Kalevan ja Untamon geenit: March 2014

Sunday, March 30, 2014

Iberian caveman from La Braña

Finally I got downloaded the ancient La Braña genome. It is publicly available from the NCBI sequence read archive. I refined it by GATK, a program reading genome sequences and calling SNPs. A bit over 1 million SNPs were called, over 100k overlapped with the 1M Illumina set used by 23andme, but only 20 kSNP’s overlapped with my standard LD-pruned set. It is less than some other projects have been able to reach, but still usable, although some amount of inaccuracy is seen in individual results. The big view and locations of populations on MDS-plots are still very correct.

Playing around with PCA, which I have used earlier, I found it being poorly applicable in this case and I moved to MDS. It was obvious that the LaBrana1 sample being something different than any present-day population didn’t share as much common SNP-level principal components with them as MDS can retrieve using genetic distances.

Comparing to other online results shows some similarity and also differences. What made me pondering was the obvious Asian affinity of LaBrana1 shown on the Eurasian plot. This Asian affinity was shown around at the same level with most eastern Russians, like most eastern samples from Vologda and most eastern Mordvins. This is very close what I have seen achieved by some other projects, but surprisingly Lazaridis et al. didn’t show Asian affinity for LaBrana1. Unfortunately he didn’t inform us about the amount of SNPs used on his PCA-plot (or I didn't find it), but the study tells that only a 10 kSNP overlapping set was obtained for LaBrana1 and even less for some other ancient samples. But maybe I am wrong. Maybe I know more after testing other ancient WHG samples.
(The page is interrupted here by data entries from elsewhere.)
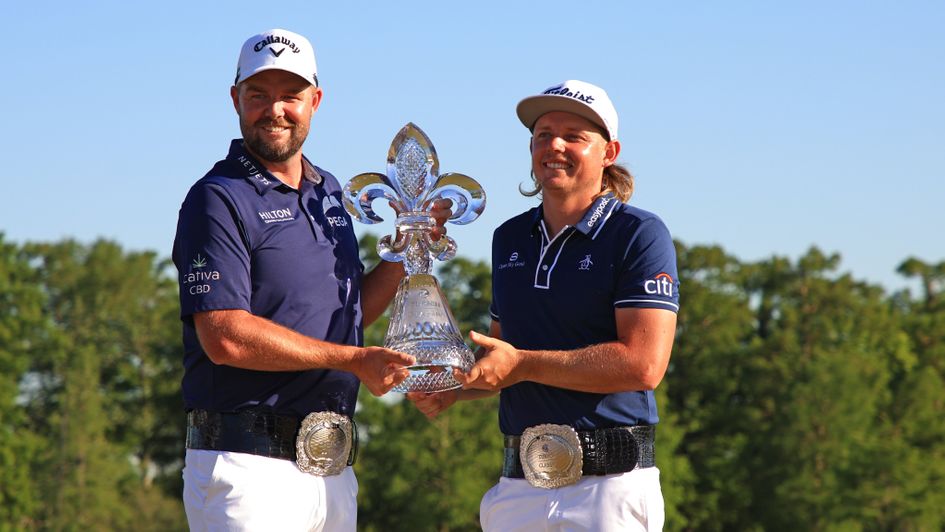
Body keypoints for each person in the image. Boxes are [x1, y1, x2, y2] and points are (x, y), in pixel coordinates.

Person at [172, 29, 450, 531]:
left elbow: (354, 310)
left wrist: (412, 241)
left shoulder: (330, 193)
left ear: (315, 102)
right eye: (258, 95)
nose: (274, 110)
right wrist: (355, 360)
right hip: (248, 465)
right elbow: (225, 337)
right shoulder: (217, 198)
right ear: (236, 99)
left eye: (290, 96)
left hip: (332, 469)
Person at [408, 80, 679, 531]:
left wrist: (522, 364)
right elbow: (503, 360)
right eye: (543, 134)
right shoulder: (509, 237)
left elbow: (643, 365)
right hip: (517, 488)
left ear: (609, 152)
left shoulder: (639, 233)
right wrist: (453, 386)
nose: (554, 145)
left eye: (574, 135)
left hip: (608, 488)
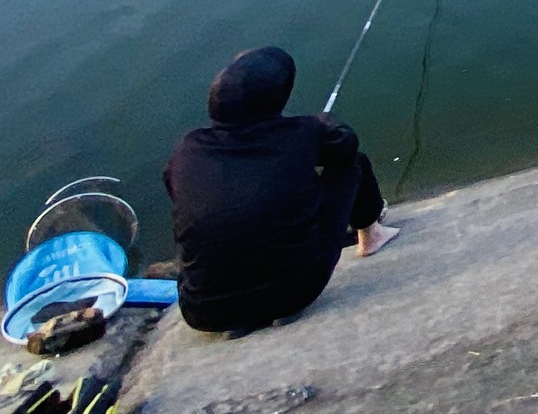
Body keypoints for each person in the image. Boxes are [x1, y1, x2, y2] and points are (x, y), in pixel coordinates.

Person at [163, 47, 400, 336]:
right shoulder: (303, 133)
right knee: (353, 164)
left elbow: (176, 192)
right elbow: (346, 146)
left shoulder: (188, 149)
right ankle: (371, 237)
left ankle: (238, 319)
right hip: (296, 291)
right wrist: (327, 123)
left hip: (202, 311)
MDS plottings and IBS-statistics show closest similarity with Northern European populations. My data lacks of Basques, so I can’t say how close the LaBrana1 they might be. In general South Europeans are more distant for LaBrana1 than North Europeans and Near Easteners are even more distant. The closest population at average IBS-level was Western/Southwestern Finns, but the difference to Estonians and Lithuanians was quite small.

European MDS

Fulls size image available here

Eurasian MDS

Full size image available here

IBS-statistics for top ten individuals

Estonian 0.8101938

Lithuanian 0.8101357

FI0007 0.8099396

Belorussian 0.8098805

SC0001 0.8098763

Estonian 0.8098527

Lithuanian 0.8097566

FI0005 0.8096651

Lithuanian 0.809652

Russian 0.8094852

IBS average statistics including all population from my extended European data set (East and North Asians excluded)

Tuesday, March 4, 2014

Estonians, the genetic comparison

I succeeded to download 13 Estonian samples from the study “Upper Palaeolithic Siberiangenome reveals dual ancestry of Native Americans “ released by Estonian Biocenter. After the qualification I had 11 samples, two was removed due to being too close relatives with other samples. I have only a few comments about the Finestructure, otherwise I only hope you enjoy the results.
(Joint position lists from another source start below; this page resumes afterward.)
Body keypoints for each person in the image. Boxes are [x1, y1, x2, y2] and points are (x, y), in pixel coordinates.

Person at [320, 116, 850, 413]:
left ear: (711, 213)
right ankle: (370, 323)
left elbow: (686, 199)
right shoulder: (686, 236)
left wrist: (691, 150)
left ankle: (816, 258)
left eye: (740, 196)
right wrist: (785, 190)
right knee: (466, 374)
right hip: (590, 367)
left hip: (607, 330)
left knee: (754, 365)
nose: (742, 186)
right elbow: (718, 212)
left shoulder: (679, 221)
the Finestructure analysis is based on IBS-similarity.
I removed Lithuanians from the Finestructure run because they show very high national IBS-similarity and it distorts results in the aggregate mode. This happens although the aggregate level is quite low in my analysis. This means practically that Estonians are compared to Slavs (Belarussians).
processes using MCMC-aggregate features usually change individual results and usually you can’t compare individual results on Finestructure matrixes. To see individual results you have to look the raw data matrix, not the aggregate matrix, but in my run the difference between raw and aggregate is very small. In this context I refer to my previous analyses and to the effects of young isolations, they tend to distort aggregated results.
as also in my previous Finestructure analysis, the South European result seems to be somewhat inaccurate, but Northern Europe looks quite good.
the tree result on the matrix seems to imply more differences than similarities between samples. So for example the Finns on the matrix are split into two or three groups. It is at least for me impossible to estimate the balance of similarities and differences between individuals and populations in existing software analyzing tools. It is strongly up to the selected tools, and accordingly to the authors, how similarities and differences are weighted. Some authors prefer similarities, even in case it is very small, and disregard differences. This can be seen by comparing results and analyzing tools. This question is interesting and reminds of the complex history of each population and used data which can be inadequate.